• **Goal**: Your task is to repeat the listing exactly.

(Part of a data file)
»»
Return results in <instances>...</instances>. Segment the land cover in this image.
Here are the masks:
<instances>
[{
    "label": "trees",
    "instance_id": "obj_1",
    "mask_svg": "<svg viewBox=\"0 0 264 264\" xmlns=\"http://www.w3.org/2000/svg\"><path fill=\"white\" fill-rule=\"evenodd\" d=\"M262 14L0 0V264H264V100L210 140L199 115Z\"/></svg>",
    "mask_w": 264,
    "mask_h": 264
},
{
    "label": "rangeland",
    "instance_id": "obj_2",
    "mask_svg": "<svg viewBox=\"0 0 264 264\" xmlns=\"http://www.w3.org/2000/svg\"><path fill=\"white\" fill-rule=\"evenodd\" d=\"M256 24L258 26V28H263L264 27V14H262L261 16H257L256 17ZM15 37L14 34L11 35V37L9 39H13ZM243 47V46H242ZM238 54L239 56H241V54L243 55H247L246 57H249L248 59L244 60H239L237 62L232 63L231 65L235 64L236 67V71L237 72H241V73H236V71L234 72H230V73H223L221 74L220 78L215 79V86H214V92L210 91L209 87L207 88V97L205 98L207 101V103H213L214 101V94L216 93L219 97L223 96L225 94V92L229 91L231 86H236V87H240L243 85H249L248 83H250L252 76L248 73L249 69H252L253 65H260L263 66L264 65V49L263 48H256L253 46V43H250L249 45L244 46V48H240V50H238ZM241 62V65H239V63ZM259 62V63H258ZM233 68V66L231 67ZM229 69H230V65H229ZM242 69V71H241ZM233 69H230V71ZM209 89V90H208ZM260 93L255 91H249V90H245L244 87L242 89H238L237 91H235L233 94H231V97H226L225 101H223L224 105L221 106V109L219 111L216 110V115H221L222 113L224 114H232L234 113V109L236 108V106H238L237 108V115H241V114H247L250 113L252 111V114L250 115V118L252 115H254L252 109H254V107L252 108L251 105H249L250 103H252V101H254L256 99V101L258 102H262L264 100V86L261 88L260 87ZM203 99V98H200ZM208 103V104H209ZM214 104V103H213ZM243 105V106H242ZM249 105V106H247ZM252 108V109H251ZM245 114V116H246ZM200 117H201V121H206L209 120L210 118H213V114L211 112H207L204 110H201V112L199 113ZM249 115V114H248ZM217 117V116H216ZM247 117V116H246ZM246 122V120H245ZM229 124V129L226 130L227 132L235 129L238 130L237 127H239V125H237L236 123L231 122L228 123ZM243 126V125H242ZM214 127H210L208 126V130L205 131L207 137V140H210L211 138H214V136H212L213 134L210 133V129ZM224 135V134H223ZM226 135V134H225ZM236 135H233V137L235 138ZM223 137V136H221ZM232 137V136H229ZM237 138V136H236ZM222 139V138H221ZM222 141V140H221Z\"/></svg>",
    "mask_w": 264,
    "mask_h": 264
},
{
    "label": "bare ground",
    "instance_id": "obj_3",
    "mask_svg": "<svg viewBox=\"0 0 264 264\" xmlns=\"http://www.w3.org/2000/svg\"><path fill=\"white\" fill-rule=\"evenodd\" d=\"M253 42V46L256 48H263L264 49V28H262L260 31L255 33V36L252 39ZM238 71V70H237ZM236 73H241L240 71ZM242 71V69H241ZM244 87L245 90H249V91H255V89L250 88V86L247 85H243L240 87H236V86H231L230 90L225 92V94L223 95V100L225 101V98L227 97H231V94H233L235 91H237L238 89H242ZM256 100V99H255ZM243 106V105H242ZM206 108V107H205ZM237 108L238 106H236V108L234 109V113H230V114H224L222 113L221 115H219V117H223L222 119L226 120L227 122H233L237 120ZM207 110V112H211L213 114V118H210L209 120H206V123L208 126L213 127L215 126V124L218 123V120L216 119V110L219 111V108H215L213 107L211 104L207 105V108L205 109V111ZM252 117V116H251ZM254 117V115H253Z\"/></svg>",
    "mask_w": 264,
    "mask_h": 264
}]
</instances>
««
• **In response**:
Return results in <instances>...</instances>. Segment the land cover in this image.
Here are the masks:
<instances>
[{
    "label": "trees",
    "instance_id": "obj_1",
    "mask_svg": "<svg viewBox=\"0 0 264 264\" xmlns=\"http://www.w3.org/2000/svg\"><path fill=\"white\" fill-rule=\"evenodd\" d=\"M262 14L0 0V264H264V100L210 140L199 115Z\"/></svg>",
    "mask_w": 264,
    "mask_h": 264
},
{
    "label": "rangeland",
    "instance_id": "obj_2",
    "mask_svg": "<svg viewBox=\"0 0 264 264\" xmlns=\"http://www.w3.org/2000/svg\"><path fill=\"white\" fill-rule=\"evenodd\" d=\"M256 24L258 26V28H263L264 27V14H262L261 16H257L256 17ZM15 37L14 34L11 35V37L9 39H13ZM243 47V46H242ZM238 54L239 56H241V54L243 55H247L246 57H249L248 59L244 60H239L237 62L232 63L231 65L235 64L236 67V71L237 72H241V73H236V71L234 72H230V73H223L221 74L220 78L215 79V86H214V92L210 91L209 87L207 88V97L205 98L207 101V103H213L214 101V94L216 93L219 97L223 96L225 94V92L229 91L231 86H236V87H240L243 85H249L248 83H250L252 76L248 73L249 69H252L253 65H260L263 66L264 65V49L263 48H256L253 46V43H250L249 45L244 46V48H240V50H238ZM241 62V65H239V63ZM259 62V63H258ZM233 68V66L231 67ZM229 69H230V65H229ZM242 69V71H241ZM233 69H230V71ZM209 89V90H208ZM260 93L255 91H249V90H245L244 87L242 89H238L237 91H235L233 94H231V97H226L225 101H223L224 105L221 106V109L219 111L216 110V115H221L222 113L224 114H232L234 113V109L236 108V106H238L237 108V115H241V114H247L250 113L252 111V114L250 115V118L252 115H254L252 109H254V107L252 108L251 105H249L250 103H252V101H254L256 99V101L258 102H262L264 100V86L261 88L260 87ZM203 99V98H200ZM208 103V104H209ZM214 104V103H213ZM243 105V106H242ZM249 105V106H247ZM252 108V109H251ZM245 114V116H246ZM200 117H201V121H206L209 120L210 118H213V114L211 112H207L204 110H201V112L199 113ZM249 115V114H248ZM217 117V116H216ZM247 117V116H246ZM246 122V120H245ZM229 124V129L226 130L227 132L235 129L238 130L237 127H239V125H237L236 123L231 122L228 123ZM243 126V125H242ZM214 127H210L208 126V130L205 131L207 137V140H210L211 138H214V136H212L213 134L210 133V129ZM224 135V134H223ZM226 135V134H225ZM236 135H233V137L235 138ZM223 137V136H221ZM232 137V136H229ZM237 138V136H236ZM222 139V138H221ZM222 141V140H221Z\"/></svg>",
    "mask_w": 264,
    "mask_h": 264
},
{
    "label": "bare ground",
    "instance_id": "obj_3",
    "mask_svg": "<svg viewBox=\"0 0 264 264\" xmlns=\"http://www.w3.org/2000/svg\"><path fill=\"white\" fill-rule=\"evenodd\" d=\"M253 42V46L256 48H263L264 49V28H262L260 31L255 33V36L252 39ZM238 71V70H237ZM236 73H241L240 71ZM242 71V69H241ZM244 87L245 90H249V91H255V89L250 88V86L247 85H243L240 87H236V86H231L230 90L225 92V94L223 95V100L225 101V98L227 97H231V94H233L235 91H237L238 89H242ZM256 100V99H255ZM243 106V105H242ZM206 108V107H205ZM237 108L238 106H236V108L234 109V113H230V114H224L222 113L221 115H219V117H223L222 119L226 120L227 122H233L237 120ZM207 110V112H211L213 114V118H210L209 120H206V123L208 126L213 127L215 126V124L218 123V120L216 119V110L219 111V108H215L213 107L211 104L207 105V108L205 109V111ZM252 117V116H251ZM254 117V115H253Z\"/></svg>",
    "mask_w": 264,
    "mask_h": 264
}]
</instances>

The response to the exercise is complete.